__INSTRUCTION__. Copy everything from the line containing "รูปที่ 8 Dyckia Exquisite X Zinfandel F2 # 8" down to the end of the items, swapping "Weihnachtsessen" for "Festessen" and changing nothing else. Omit the pictures.

__DATA TO USE__.

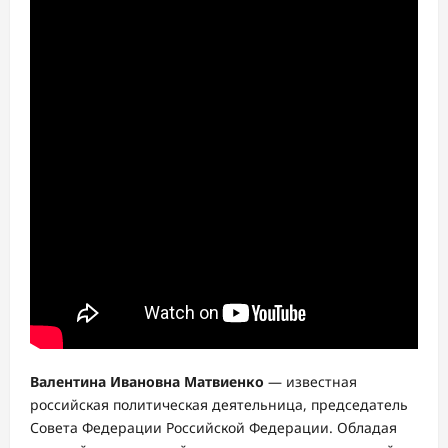
Валентина Ивановна Матвиенко
— известная
российская политическая деятельница, председатель
Совета Федерации Российской Федерации. Обладая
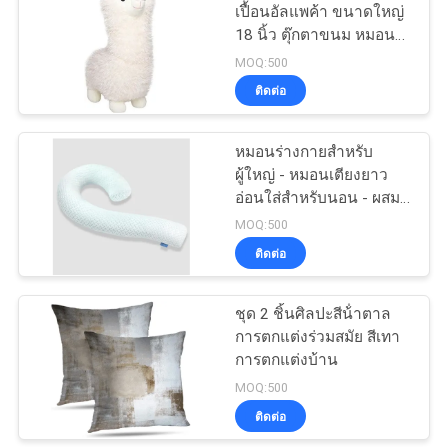
เปื้อนอัลแพค้า ขนาดใหญ่
18 นิ้ว ตุ๊กตาขนม หมอน
18
โยน
MOQ:500
กระเป๋าช้อปปิ้งผ้าไม่
ติดต่อ
ทอ
หมอนร่างกายสําหรับ
ผู้ใหญ่ - หมอนเตียงยาว
อ่อนใส่สําหรับนอน - ผสม
ความทรงจํากระจกกระจก
MOQ:500
& ผ้าปิดที่สามารถถอดได้
ติดต่อ
49
ชุด 2 ชิ้นศิลปะสีน้ําตาล
กระเป๋าเป้กันน้ำ
การตกแต่งร่วมสมัย สีเทา
การตกแต่งบ้าน
MOQ:500
ติดต่อ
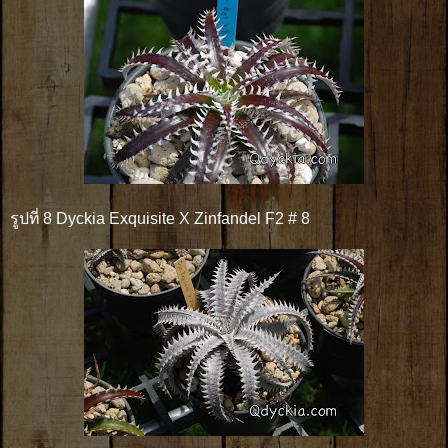
รูปที่ 8 Dyckia Exquisite X Zinfandel F2 # 8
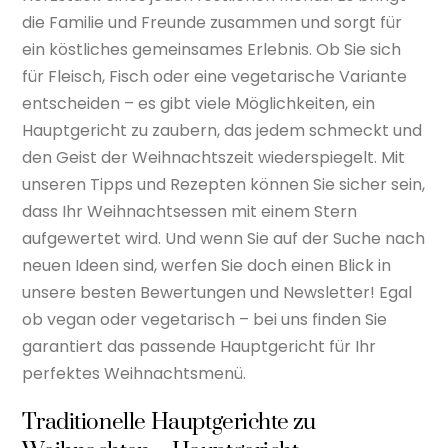
die Familie und Freunde zusammen und sorgt für
ein köstliches gemeinsames Erlebnis. Ob Sie sich
für Fleisch, Fisch oder eine vegetarische Variante
entscheiden – es gibt viele Möglichkeiten, ein
Hauptgericht zu zaubern, das jedem schmeckt und
den Geist der Weihnachtszeit wiederspiegelt. Mit
unseren Tipps und Rezepten können Sie sicher sein,
dass Ihr Weihnachtsessen mit einem Stern
aufgewertet wird. Und wenn Sie auf der Suche nach
neuen Ideen sind, werfen Sie doch einen Blick in
unsere besten Bewertungen und Newsletter! Egal
ob vegan oder vegetarisch – bei uns finden Sie
garantiert das passende Hauptgericht für Ihr
perfektes Weihnachtsmenü.
Traditionelle Hauptgerichte zu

__WORKED SOLUTION__.
รูปที่ 8 Dyckia Exquisite X Zinfandel F2 # 8
die Familie und Freunde zusammen und sorgt für
ein köstliches gemeinsames Erlebnis. Ob Sie sich
für Fleisch, Fisch oder eine vegetarische Variante
entscheiden – es gibt viele Möglichkeiten, ein
Hauptgericht zu zaubern, das jedem schmeckt und
den Geist der Weihnachtszeit wiederspiegelt. Mit
unseren Tipps und Rezepten können Sie sicher sein,
dass Ihr Festessen mit einem Stern
aufgewertet wird. Und wenn Sie auf der Suche nach
neuen Ideen sind, werfen Sie doch einen Blick in
unsere besten Bewertungen und Newsletter! Egal
ob vegan oder vegetarisch – bei uns finden Sie
garantiert das passende Hauptgericht für Ihr
perfektes Weihnachtsmenü.
Traditionelle Hauptgerichte zu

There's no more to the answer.